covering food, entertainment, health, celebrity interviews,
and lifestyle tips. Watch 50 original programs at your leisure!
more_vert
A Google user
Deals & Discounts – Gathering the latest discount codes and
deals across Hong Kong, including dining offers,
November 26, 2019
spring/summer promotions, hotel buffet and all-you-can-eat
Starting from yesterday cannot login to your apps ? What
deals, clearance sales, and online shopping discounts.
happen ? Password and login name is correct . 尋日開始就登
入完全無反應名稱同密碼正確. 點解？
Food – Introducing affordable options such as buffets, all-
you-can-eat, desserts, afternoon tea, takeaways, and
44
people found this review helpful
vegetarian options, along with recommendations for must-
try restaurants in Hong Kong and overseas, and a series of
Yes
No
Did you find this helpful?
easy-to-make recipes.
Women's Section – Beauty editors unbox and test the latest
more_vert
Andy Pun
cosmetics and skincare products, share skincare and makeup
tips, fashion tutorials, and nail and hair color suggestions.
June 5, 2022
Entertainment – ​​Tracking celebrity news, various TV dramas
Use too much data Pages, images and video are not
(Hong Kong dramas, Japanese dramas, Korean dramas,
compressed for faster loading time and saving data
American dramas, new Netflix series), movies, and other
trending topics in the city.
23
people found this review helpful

---

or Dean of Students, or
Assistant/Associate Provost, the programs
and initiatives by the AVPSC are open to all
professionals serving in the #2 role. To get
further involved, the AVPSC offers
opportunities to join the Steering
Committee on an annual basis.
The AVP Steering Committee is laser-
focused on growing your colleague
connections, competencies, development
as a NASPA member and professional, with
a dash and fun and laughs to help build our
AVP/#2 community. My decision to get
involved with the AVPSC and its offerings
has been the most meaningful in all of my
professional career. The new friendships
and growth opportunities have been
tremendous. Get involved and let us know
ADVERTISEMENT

* * *

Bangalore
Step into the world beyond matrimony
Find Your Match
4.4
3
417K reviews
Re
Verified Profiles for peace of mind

**What is expected**
Within the material above, output exactly the lines from the one with "or Dean of Students, or" through the one with "AVP/#2 community. My decision to get", end lines included, and nothing besides.

**Problem solution**
or Dean of Students, or
Assistant/Associate Provost, the programs
and initiatives by the AVPSC are open to all
professionals serving in the #2 role. To get
further involved, the AVPSC offers
opportunities to join the Steering
Committee on an annual basis.
The AVP Steering Committee is laser-
focused on growing your colleague
connections, competencies, development
as a NASPA member and professional, with
a dash and fun and laughs to help build our
AVP/#2 community. My decision to get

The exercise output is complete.